A AFBNDES, associação que representa os funcionários do Banco Nacional de Desenvolvimento Econômico e Social (BNDES), receberá o futuro presidente da instituição de fomento, Gustavo Montezano, “aberta ao diálogo”, mas com preocupações em relação aos objetivos de abrir a suposta “caixa-preta” e de devolver empréstimos à União de forma acelerada. A avaliação é do vice-presidente da AFBNDES, Arthur Koblitz, que participou de ato contra a retirada da destinação dos recursos do Fundo de Amparo ao Trabalhador (FAT) como fonte de financiamento do BNDES.

Hoje, 40% da receita anual do FAT são emprestados ao BNDES. A ideia de mudar a destinação do fundo está no relatório da proposta de emenda constitucional (PEC) da reforma da Previdência. O relator do deputado Samuel Moreira (PSDB-SP) quer direcionar os recursos para pagar pensões e aposentadorias. Segundo Koblitz, o ato estava marcado desde antes da demissão de Levy (Joaquim, ex-presidente do banco que pediu demissão domingo, depois de críticas do presidente Jair Bolsonaro).

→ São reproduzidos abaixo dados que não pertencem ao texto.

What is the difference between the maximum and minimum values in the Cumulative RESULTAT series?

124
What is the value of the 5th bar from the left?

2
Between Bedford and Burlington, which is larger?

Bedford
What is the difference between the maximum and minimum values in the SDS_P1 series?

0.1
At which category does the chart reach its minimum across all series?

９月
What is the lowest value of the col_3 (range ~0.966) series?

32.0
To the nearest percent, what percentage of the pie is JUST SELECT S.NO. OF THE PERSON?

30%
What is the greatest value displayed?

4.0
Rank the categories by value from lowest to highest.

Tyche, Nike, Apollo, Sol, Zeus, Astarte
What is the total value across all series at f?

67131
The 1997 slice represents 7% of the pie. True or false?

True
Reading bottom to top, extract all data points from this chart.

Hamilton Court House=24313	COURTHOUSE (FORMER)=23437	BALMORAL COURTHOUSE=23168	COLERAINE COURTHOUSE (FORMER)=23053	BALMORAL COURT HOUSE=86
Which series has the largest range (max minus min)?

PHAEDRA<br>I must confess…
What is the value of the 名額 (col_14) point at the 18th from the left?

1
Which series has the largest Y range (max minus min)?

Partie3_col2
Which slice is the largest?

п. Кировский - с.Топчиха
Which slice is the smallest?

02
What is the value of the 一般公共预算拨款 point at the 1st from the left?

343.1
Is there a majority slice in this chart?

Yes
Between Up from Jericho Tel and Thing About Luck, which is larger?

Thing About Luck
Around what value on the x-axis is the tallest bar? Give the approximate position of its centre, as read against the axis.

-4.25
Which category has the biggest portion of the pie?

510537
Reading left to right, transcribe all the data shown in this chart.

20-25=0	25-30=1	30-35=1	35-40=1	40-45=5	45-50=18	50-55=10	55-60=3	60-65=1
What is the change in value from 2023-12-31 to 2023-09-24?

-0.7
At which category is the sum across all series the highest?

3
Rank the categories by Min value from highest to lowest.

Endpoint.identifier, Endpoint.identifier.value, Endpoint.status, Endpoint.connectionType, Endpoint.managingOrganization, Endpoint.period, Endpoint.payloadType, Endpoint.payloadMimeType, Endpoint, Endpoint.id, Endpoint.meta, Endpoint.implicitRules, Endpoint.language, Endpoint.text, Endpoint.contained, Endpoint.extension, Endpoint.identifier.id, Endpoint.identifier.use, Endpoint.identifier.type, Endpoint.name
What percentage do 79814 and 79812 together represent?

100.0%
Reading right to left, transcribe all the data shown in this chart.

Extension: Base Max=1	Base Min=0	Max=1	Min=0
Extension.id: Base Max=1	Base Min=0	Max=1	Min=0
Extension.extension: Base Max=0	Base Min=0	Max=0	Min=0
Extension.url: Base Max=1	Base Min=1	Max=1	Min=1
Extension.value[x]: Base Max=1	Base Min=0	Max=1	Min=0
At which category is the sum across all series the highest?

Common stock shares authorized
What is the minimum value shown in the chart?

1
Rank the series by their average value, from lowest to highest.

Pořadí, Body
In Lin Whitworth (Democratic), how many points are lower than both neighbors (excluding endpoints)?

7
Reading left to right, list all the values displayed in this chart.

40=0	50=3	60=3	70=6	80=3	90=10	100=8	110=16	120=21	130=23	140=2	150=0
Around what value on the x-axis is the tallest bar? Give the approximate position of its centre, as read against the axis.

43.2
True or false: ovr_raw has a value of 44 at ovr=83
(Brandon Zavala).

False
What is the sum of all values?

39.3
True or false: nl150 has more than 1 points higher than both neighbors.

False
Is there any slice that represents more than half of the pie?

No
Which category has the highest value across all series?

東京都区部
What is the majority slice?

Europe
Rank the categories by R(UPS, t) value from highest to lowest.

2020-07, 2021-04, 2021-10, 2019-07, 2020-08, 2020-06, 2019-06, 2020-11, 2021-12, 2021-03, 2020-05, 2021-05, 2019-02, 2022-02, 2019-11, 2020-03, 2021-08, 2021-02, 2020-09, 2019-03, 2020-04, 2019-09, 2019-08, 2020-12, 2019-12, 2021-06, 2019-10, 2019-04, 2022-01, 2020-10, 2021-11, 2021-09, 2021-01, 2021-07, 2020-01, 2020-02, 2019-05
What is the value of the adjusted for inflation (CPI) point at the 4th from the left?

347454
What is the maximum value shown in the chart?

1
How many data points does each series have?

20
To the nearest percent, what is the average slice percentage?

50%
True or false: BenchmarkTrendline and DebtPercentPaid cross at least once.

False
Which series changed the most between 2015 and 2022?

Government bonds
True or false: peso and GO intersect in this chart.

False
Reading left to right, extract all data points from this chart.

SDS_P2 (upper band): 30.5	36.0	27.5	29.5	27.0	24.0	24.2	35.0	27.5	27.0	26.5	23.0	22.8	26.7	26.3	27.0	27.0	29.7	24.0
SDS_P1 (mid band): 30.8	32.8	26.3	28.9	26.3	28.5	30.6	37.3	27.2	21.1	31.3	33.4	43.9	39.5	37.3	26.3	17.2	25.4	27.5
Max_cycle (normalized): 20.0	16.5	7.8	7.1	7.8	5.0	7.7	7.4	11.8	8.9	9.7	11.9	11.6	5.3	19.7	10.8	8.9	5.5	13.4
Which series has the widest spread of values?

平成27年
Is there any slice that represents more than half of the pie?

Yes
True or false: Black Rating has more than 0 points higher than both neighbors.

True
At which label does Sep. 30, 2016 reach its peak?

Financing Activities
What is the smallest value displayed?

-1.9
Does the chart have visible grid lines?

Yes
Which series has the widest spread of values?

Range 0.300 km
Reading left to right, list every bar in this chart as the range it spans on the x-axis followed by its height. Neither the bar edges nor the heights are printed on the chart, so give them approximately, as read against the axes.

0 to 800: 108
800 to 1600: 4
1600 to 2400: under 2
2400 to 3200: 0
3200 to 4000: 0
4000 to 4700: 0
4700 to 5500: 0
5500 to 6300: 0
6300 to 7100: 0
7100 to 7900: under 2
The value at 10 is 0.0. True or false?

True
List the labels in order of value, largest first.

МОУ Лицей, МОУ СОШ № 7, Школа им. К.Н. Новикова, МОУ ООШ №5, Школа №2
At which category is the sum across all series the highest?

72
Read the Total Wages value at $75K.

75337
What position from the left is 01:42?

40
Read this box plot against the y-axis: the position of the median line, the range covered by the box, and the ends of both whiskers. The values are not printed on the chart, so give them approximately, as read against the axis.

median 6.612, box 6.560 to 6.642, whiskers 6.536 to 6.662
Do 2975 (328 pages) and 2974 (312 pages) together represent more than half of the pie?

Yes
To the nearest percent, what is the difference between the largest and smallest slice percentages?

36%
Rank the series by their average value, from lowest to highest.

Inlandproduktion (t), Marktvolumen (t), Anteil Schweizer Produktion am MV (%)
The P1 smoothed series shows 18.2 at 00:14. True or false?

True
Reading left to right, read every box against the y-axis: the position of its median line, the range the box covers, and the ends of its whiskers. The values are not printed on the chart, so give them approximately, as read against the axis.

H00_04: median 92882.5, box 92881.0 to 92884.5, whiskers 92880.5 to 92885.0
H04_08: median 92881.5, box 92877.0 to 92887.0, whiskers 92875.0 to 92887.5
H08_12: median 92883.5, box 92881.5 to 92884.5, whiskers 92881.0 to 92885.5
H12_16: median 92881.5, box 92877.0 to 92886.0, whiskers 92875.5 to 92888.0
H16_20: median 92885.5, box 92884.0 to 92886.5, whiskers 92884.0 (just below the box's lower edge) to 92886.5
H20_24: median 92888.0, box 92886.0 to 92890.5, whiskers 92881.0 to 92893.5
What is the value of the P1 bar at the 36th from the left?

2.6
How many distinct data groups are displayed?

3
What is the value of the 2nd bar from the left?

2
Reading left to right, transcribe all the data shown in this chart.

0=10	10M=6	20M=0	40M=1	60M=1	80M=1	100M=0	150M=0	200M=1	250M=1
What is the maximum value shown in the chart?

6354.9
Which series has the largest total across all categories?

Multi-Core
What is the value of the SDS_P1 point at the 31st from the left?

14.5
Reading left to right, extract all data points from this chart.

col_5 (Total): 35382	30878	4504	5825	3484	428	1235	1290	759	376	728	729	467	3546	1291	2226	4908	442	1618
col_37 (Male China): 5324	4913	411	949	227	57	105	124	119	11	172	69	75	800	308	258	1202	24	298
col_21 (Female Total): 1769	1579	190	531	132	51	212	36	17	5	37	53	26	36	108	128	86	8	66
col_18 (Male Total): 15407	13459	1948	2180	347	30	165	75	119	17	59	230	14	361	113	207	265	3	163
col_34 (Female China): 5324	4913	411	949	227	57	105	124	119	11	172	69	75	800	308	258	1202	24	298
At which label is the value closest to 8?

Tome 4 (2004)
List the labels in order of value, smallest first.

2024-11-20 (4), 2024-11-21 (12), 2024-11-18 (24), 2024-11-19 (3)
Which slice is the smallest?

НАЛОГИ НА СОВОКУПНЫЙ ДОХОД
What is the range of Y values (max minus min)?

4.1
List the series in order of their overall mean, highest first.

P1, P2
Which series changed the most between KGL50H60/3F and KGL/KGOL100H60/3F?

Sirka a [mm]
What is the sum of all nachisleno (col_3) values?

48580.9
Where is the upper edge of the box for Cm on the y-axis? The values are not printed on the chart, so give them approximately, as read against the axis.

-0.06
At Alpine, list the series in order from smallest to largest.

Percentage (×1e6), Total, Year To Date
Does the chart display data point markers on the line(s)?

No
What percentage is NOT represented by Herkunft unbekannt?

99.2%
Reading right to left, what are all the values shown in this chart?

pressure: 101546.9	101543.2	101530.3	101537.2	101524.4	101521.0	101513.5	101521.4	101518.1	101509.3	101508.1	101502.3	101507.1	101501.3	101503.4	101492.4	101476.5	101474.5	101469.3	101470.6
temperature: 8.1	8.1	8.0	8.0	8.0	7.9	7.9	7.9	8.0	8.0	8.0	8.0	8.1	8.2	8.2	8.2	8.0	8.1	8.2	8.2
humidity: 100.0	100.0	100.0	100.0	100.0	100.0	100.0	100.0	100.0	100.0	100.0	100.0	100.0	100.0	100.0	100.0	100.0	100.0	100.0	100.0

Na visão da AFBNDES, o banco já divulga todas as informações possíveis em seu site e os servidores de carreira não se envolveram em irregularidades, mesmo nas operações polêmicas aprovadas nos governos do PT. “O que quer dizer abrir a ‘caixa-preta’? Faltam dados? O site precisa ser mais didático? Especialistas dizem que não. Querem nomes e CPFs? Fazer perseguição?”, questionou.

Sobre as devoluções antecipadas dos aportes bilionários feitos pelo Tesouro Nacional no BNDES entre 2008 e 2014, o vice-presidente da AFBNDES disse que o temor está no fato de haver interpretações que consideram a medida como ilegal perante a Lei de Responsabilidade Fiscal (LRF).